··· Teks sumber

Maka merupakan suatu keharusan untuk aktivitas thalabun nushrah dan mencari perlindungan terhadap dakwah memenuhi dua syarat, yaitu:

  1. Hendaknya thalabun nushrah diminta dari sebuah jamaah, baik diminta dari jamaahnya secara langsung atau dari individu yang merupakan representasi dari jamaah tersebut.
  2. Hendaknya jamaah/kelompok tersebut diduga kuat memiliki kemampuan untuk menolong dan melindungi dakwah.

Dalam kesempatan lain sepulangnya dari Thaif, Rasulullah saw menawarkan dirinya pada sekelompok orang dari kabilah Kilab yang disebut sebagai Bani Abdillah. Orang-orang ini dianggap sebagai kelompok kuat dalam sebuah negara. Ibnu Hisyam berkata dari nabi saw, Bahwa beliau mendatangi kabilah Kilab ditempat-tempat istirahat mereka, yang dikenal sebagai Bani Abdillah. Kemudian Rasulullah menyeru mereka agar beriman kepada Allah Swt dan menawarkan diri beliau pada mereka. Bahkan sampai berkata pada mereka, Ya Bani Abdillah, sesungguhnya Allah azza wajalla telah memberi kebaikan kepada nama bapak kalian (ibidem, jilid I/286).

······
··· Data hasil ekstraksi

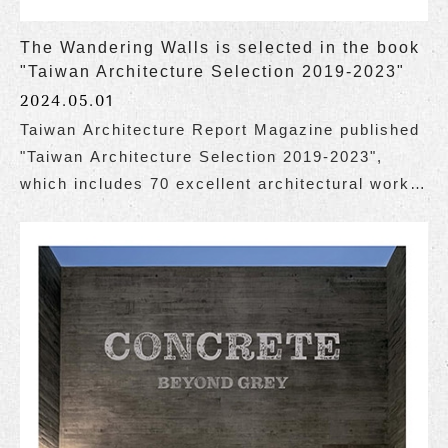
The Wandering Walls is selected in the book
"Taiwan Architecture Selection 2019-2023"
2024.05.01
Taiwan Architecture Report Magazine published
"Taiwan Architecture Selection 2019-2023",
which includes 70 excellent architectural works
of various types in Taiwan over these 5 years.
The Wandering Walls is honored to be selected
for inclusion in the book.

······
··· Data hasil ekstraksi

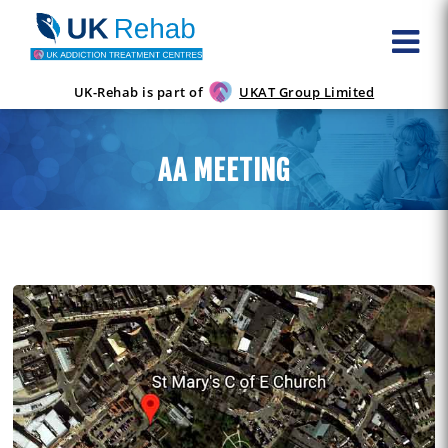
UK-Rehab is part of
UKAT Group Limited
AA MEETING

······

▶ **Petunjuk**:
[1] Jawablah pertanyaan berikut berdasarkan teks tentang thalabun nushrah.
(a) Berapa syarat yang harus dipenuhi oleh aktivitas thalabun nushrah dan mencari perlindungan terhadap dakwah?
(b) Kepada kabilah mana Rasulullah saw menawarkan dirinya sepulangnya dari Thaif?
(c) Di mana beliau mendatangi kabilah tersebut menurut Ibnu Hisyam?
[2] Tulis ulang baris-baris pada catatan mulai dari baris yang memuat "The Wandering Walls is selected in the book" sampai dengan baris yang memuat "for inclusion in the book.". Ganti "The Wandering Walls" dengan "The Drifting Walls" dan biarkan bagian lain tetap sama.

▶ **Jawaban berurutan**:
[1]
(a) Dua syarat.
(b) Kabilah Kilab, yang disebut sebagai Bani Abdillah.
(c) Di tempat-tempat istirahat mereka.

[2]
The Drifting Walls is selected in the book
"Taiwan Architecture Selection 2019-2023"
2024.05.01
Taiwan Architecture Report Magazine published
"Taiwan Architecture Selection 2019-2023",
which includes 70 excellent architectural works
of various types in Taiwan over these 5 years.
The Drifting Walls is honored to be selected
for inclusion in the book.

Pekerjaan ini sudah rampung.